Instructions to follow: In the extract about grandmothers below, what was the only gift the writer ever received from Grandmother Diana?

As you know by now, I had one classic grandmother. My maternal grandmother, Bertha Letha Motey Lewis, would have won a Grandmothering Olympics hands-down. I spent the first five years of my life in her constant company and a lot of time with her thereafter, and I remember every single thing she taught me. When she made turkey stuffing (which she called "turkey dressing"), she began by making buttermilk biscuits from scratch, to be crumbled for the stuffing. That meant starting at three-thirty Thanksgiving morning, and she did. For Christmas she made box after box after box of fudge and caramels and stuffed dates, carefully layered between sheets of waxed paper-from scratch. Her church counted on her for Easter lilies, and she provided them. The day she found a rattlesnake by her woodshed, she put her high-heeled shoe on its neck, chopped it in half with her hoe, pitched the corpse in the garbage can, and went on to tend her rosebushes. Neither I nor anyone else, so far as I know, would ever have thought of disobeying her. She was that sort of grandmother, and I adored her.

I also had a grandmother of the other sort. I know from photographs that my Grandmother Diana had the specified white hair and wrinkles, but that's about all I know. She and my grandfather were separated, though never divorced; I lived in Missouri and she lived in California. She was a total stranger to me. She never wrote, she never called, she never sent a Christmas card, she never came to visit. If she invited us to visit, no one ever told me. The only gift I ever received from her was a rhinestone necklace that she sent me when I graduated from high school and that I have still. She died without my ever having met her. She either didn't know how to do long-distance grandmothering or didn't choose to. I will never know which, and that's a shame. But she did an excellent job of showing me how not to grandmother, and that has turned out to be useful for this book.

There: that's who I am and how I came to know about grandmothering. We can now move on to consider . . .

The Four Basic Grandmothers

Grandmothers follow four basic patterns, whether they live next door or a thousand miles away. Let's take a brief look at all four, so that you can choose the one that you think would fit you best. You'll want to tailor it to your own needs, of course, but the broad outlines below will get you started.

The Traditional Grandmother

Traditional Grandmothers today don't necessarily look old in the way the grandmothers of my childhood did. But they don't dye their hair to hide the gray, they don't worry about wrinkles, and they don't dress like their daughters dress. They are glad to baby-sit their grandchildren—within reason. They always send gifts and/or cards on holidays and birthdays. When someone writes to these women, they answer the letter; when someone leaves a message on the answering machine, they return the call. When asked for advice, they give it gladly; when they feel that advice is needed and nobody does ask, they go ahead and offer it anyway—gently. Going out with a Traditional Grandmother is a pleasure, because she will always be courteous and pleasant, and it will always be possible to be proud of her.

The Ultramodern Grandmother

Ultramodern Grandmothers may be any age from thirty to ninety, but they don't look like stereotypical elderly ladies. When they have white hair, it will be dramatically and fashionably styled. They either have no wrinkles at all (by the luck of the draw or by facelift) or glory in their wrinkles on the grounds that wrinkles show character. They dress in the Very Latest Thing. They do not hesitate to tell their offspring that they prefer not to be called Grandmother, if that's how they feel about it, and to specify what they do wish to be called. They will baby-sit if it suits them, but only if there are no restrictions—that is, if they are absolutely in charge while they do it. They rarely write postal letters, although they may send e-mail; they telephone often and will usually send holiday cards. They offer advice without hesitation, whether asked for it or not; they are quite ready to talk about sex and drugs and religion and sports and what's cool. Going out with an Ultramodern Grandmother is an adventure for the grandchildren, because she may take them places their parents would never let them go; they'd be wise not to expect that she'll be "nice" at all times, however.

Source data:
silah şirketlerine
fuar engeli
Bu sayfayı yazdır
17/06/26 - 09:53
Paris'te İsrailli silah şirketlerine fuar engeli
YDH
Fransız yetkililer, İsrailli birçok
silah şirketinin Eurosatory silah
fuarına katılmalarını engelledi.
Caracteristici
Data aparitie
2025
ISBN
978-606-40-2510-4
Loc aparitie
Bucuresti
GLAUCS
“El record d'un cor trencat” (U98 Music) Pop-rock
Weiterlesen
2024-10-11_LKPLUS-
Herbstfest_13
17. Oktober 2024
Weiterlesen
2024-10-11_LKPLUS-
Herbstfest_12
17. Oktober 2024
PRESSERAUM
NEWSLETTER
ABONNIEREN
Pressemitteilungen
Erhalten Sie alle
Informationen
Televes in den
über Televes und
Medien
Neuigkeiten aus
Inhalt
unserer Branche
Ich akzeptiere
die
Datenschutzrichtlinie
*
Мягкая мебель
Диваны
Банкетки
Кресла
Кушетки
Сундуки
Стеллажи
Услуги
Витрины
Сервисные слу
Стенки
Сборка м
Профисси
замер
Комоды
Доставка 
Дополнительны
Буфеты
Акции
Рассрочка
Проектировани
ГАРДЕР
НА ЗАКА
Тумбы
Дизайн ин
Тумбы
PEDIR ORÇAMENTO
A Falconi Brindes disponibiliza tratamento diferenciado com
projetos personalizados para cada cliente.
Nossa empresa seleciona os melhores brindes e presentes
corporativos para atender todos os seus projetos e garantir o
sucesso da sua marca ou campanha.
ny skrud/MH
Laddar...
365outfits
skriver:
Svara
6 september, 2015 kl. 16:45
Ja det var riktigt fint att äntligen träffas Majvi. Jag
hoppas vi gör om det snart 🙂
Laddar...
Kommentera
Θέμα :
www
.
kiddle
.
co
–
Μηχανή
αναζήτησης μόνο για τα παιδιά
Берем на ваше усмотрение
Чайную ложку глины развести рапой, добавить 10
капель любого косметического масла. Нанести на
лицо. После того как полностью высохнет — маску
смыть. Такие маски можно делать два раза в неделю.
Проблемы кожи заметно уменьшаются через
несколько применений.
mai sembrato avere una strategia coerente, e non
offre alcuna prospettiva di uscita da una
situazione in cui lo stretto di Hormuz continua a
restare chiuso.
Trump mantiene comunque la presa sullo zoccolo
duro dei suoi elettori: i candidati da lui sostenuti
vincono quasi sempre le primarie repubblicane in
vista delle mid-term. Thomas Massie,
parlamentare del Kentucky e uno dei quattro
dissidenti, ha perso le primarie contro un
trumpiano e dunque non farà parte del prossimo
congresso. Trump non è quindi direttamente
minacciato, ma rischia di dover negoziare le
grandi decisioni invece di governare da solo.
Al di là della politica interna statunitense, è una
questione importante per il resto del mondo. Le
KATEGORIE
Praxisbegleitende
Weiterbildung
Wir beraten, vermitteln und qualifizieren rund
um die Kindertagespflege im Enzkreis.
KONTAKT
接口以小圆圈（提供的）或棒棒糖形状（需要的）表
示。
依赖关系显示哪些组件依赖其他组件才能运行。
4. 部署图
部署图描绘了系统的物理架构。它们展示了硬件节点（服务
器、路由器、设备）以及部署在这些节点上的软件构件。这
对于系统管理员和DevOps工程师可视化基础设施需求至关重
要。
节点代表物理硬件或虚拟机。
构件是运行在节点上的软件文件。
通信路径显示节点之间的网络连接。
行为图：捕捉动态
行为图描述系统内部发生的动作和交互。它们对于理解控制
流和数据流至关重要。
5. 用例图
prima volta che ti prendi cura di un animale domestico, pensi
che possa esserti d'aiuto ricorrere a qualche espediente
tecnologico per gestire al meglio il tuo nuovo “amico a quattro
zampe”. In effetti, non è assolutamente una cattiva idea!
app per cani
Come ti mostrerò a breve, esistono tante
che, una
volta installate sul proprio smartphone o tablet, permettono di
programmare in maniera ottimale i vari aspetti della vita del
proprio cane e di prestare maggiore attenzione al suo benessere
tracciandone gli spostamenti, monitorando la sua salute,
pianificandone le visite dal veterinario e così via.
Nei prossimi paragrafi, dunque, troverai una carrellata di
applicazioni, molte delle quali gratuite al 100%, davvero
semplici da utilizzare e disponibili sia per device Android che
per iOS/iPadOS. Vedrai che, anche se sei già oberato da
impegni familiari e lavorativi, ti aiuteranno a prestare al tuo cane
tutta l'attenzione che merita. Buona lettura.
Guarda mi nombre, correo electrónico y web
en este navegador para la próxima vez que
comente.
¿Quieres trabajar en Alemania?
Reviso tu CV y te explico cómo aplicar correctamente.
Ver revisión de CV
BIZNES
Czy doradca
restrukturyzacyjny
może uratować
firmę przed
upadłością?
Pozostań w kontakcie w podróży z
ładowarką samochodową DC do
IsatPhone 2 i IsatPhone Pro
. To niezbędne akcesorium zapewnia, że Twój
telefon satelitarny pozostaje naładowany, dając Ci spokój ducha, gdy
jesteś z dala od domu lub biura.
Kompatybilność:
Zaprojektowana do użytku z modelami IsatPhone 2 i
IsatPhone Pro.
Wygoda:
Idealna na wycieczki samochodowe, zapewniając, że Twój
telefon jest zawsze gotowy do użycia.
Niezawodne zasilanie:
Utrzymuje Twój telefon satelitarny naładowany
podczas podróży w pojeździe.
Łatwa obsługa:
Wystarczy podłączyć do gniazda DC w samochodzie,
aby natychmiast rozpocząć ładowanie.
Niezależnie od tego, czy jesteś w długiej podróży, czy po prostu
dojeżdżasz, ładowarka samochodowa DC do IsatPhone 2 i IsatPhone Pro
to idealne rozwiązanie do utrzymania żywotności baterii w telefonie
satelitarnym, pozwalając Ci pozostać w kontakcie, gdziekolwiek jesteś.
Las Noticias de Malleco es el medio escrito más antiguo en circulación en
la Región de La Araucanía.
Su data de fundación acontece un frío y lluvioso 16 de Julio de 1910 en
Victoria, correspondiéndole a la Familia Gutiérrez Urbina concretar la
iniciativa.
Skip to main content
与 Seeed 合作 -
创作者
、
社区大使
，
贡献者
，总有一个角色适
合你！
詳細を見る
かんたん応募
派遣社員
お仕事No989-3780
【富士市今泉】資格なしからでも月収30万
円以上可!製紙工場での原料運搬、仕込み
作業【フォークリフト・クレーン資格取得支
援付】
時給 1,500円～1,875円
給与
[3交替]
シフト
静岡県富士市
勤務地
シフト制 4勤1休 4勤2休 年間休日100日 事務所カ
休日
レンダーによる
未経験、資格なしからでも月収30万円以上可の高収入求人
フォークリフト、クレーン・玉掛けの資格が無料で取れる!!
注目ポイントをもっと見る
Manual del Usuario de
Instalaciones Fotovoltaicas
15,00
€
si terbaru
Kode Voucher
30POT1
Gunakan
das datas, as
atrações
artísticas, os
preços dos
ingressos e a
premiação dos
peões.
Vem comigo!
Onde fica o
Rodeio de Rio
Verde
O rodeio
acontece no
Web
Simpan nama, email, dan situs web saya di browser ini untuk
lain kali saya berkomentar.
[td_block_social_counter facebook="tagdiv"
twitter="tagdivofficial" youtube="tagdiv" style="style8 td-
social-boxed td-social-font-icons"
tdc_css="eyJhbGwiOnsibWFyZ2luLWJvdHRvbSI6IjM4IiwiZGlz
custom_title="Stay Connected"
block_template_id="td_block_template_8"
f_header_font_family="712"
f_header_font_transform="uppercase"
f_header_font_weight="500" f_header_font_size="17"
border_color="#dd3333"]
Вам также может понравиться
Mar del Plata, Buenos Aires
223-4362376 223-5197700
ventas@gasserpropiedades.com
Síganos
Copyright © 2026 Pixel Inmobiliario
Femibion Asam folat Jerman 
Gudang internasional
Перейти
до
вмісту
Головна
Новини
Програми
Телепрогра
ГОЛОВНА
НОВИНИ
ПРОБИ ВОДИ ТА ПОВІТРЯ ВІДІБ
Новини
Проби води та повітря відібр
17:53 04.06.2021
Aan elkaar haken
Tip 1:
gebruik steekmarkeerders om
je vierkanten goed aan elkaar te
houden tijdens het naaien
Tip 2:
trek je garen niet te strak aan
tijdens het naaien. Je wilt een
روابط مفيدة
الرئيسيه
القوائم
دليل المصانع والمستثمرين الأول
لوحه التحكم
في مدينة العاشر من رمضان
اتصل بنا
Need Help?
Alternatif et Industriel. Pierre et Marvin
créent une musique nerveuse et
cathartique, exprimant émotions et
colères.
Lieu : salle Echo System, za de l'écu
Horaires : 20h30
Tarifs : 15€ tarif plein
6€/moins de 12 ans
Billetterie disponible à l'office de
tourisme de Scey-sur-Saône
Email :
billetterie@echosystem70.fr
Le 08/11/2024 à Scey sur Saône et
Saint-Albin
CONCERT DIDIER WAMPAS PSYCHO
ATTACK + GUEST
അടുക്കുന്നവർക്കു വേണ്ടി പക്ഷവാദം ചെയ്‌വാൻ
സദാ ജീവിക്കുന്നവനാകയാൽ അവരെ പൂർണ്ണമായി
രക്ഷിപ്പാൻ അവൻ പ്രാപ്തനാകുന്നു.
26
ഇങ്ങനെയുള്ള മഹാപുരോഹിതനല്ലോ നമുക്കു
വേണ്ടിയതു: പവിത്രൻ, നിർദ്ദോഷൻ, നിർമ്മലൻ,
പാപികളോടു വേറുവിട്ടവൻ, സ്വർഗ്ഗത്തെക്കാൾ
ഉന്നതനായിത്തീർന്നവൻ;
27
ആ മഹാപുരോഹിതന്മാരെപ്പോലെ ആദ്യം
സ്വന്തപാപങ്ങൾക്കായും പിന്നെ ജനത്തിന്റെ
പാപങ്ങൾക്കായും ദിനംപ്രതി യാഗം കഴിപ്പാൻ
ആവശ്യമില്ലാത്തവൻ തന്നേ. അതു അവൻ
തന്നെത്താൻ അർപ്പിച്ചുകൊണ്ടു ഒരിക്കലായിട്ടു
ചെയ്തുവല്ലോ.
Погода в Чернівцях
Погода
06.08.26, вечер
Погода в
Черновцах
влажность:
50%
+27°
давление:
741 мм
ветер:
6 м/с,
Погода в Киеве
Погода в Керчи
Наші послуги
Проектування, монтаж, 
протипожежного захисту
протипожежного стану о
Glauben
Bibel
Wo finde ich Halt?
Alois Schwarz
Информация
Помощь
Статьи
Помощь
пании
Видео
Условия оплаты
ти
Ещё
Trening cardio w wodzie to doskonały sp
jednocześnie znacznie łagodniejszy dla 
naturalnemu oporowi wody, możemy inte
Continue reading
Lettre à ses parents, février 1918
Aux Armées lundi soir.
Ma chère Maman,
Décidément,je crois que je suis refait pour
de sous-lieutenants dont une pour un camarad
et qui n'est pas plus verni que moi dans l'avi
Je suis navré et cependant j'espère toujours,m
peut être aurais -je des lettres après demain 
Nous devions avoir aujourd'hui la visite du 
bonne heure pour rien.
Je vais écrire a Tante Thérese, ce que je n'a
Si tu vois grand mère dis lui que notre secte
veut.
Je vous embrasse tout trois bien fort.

Final answer: A rhinestone necklace, sent when the writer graduated from high school.